Who doesn’t love Shark Week? As usual, here at New York Film Academy, we’re thinking about our favorite films. This week, in particular, check out four fantastically scary and “jawsome” shark flicks.
Jaws (Steven Spielberg, 1975)
This is potentially the film that caused the outbreak of shark-mania: a hybrid attitude toward sharks comprised of equal parts love, fear, and infatuation. Making Jaws was no ordinary challenge. Read an interesting reflection from Spielberg, here.
Bait (Kimble Rendall, 2012)
Drama? Check. Romance? Check. Gore and heart-pounding suspense? You bet. Bait’s IMDb tagline is only the tip of the iceberg. “A freak tsunami traps shoppers at a coastal Australian supermarket inside the building – along with 12-foot Great White Sharks.”
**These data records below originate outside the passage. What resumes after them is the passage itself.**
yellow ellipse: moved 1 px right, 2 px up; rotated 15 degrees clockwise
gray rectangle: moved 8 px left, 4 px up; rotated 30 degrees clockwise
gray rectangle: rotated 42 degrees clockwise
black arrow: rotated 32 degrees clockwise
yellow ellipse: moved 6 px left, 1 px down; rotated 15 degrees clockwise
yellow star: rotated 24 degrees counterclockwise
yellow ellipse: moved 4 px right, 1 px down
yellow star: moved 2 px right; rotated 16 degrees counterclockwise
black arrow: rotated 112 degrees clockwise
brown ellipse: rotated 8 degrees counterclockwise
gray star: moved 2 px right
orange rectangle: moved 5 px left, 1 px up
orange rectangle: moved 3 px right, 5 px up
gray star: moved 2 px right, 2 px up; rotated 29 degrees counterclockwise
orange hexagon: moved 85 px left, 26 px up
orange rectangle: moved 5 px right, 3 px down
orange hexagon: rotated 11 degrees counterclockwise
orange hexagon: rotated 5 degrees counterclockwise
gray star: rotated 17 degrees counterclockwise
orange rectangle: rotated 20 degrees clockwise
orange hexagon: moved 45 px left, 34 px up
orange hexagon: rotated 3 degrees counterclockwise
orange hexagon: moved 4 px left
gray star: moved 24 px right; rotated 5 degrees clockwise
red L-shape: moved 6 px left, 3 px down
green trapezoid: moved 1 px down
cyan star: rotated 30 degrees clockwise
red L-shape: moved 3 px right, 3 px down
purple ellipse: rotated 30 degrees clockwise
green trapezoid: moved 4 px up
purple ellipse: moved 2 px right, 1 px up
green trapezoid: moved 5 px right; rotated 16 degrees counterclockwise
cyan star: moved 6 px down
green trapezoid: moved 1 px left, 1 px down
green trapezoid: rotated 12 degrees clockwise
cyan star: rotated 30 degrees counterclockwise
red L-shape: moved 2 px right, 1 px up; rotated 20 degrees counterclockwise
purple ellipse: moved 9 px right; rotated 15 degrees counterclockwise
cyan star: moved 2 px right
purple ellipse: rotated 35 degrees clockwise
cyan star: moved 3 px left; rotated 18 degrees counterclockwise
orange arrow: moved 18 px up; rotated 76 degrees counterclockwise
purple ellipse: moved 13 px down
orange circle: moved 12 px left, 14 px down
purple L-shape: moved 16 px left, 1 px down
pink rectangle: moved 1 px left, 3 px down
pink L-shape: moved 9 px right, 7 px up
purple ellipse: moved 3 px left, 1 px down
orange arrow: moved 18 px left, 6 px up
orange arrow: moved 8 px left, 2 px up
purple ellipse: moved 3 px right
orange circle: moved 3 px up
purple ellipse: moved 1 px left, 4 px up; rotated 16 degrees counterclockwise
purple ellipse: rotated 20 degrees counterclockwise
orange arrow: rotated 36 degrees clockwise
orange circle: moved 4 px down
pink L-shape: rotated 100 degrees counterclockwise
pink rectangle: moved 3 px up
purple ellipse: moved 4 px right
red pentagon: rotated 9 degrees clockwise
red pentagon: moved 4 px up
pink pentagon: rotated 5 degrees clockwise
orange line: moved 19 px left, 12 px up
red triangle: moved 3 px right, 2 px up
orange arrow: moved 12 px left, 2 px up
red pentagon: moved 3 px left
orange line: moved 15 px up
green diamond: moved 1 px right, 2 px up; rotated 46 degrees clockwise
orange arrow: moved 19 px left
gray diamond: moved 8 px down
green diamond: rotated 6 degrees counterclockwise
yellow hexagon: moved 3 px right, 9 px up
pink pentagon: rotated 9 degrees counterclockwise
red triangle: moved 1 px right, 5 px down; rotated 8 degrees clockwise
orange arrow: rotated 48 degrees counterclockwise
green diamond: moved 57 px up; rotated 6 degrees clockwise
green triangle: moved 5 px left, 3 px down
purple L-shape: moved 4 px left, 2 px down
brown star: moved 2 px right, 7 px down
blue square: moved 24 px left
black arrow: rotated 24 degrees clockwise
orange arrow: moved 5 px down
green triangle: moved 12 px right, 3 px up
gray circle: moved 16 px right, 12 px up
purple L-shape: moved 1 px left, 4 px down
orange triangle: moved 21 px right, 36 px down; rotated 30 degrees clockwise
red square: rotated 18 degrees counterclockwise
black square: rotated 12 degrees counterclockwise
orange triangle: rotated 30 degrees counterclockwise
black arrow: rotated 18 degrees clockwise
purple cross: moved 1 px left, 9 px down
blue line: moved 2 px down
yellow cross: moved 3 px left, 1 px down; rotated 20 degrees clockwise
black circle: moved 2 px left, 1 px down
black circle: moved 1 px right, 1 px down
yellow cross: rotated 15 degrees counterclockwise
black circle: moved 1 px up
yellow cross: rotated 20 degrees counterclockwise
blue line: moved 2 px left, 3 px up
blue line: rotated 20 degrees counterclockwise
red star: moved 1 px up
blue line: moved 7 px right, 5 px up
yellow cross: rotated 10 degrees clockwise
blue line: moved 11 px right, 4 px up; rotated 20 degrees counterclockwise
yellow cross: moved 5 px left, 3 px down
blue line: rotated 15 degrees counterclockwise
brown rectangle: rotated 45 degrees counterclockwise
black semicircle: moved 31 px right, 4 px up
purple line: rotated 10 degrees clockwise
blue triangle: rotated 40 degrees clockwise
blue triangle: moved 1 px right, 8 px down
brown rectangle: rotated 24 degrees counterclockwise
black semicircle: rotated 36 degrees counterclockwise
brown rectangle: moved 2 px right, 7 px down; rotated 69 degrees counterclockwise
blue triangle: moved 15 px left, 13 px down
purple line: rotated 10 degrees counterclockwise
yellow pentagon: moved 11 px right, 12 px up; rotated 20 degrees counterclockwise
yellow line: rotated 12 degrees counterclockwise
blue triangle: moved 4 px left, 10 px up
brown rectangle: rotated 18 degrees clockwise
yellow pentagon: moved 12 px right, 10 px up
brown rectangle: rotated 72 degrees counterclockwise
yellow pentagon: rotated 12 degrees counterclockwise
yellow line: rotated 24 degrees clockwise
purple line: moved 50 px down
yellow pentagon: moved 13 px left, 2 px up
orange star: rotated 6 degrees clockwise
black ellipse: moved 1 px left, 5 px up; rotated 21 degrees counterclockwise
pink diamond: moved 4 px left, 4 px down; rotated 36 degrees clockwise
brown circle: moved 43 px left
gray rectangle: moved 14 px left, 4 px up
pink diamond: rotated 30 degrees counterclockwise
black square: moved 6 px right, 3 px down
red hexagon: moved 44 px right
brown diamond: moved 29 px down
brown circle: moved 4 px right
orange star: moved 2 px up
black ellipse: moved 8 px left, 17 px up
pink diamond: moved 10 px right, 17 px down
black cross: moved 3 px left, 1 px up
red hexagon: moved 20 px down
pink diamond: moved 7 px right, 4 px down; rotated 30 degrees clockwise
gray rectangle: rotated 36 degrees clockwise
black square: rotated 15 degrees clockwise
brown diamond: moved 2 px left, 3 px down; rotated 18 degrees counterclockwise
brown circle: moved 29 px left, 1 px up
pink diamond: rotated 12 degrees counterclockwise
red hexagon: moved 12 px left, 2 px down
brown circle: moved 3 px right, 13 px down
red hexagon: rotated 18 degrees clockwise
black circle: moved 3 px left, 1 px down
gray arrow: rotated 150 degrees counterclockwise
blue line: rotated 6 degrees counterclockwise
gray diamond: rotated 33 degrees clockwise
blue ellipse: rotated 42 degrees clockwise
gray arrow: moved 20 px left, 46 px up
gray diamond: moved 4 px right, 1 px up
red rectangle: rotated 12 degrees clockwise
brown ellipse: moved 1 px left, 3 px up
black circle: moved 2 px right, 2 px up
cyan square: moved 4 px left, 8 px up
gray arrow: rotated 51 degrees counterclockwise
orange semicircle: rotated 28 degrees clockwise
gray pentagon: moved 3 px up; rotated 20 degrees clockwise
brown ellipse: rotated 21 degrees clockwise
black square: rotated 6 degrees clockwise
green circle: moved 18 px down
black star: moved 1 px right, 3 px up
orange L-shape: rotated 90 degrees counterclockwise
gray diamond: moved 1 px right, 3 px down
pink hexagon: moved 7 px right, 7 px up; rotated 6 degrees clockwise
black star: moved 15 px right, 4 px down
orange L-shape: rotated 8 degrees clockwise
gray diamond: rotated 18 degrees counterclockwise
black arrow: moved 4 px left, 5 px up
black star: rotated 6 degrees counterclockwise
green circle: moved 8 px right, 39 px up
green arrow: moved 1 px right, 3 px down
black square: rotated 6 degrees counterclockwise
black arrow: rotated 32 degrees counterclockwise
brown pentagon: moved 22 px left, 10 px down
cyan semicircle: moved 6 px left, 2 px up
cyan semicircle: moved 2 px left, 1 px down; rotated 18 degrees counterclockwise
The Shallows (Jaume Collet-Serra, 2016)
This just in: critics are calling the newly released, highly anticipated film, The Shallows, “the best shark movie since Jaws” (The Wrap). Though you’ll go to the theater for Blake Lively, you’ll stay for the excitement of finding out if she can survive a vicious predator attack with nothing to help her but logic and courage.
Deep Blue Sea (Renny Harlin, 1999)
In the past three films, wild sharks with blood thirst and killer instincts gave audiences the shivers, but in Deep Blue Sea, an ever more menacing version of the predator – a genetically enhanced, hyper intelligent shark – will scare you silly. An isolated laboratory built to facilitate Alzheimer’s research becomes a haunting battleground as the sharks outsmart their constraints and head for the kill.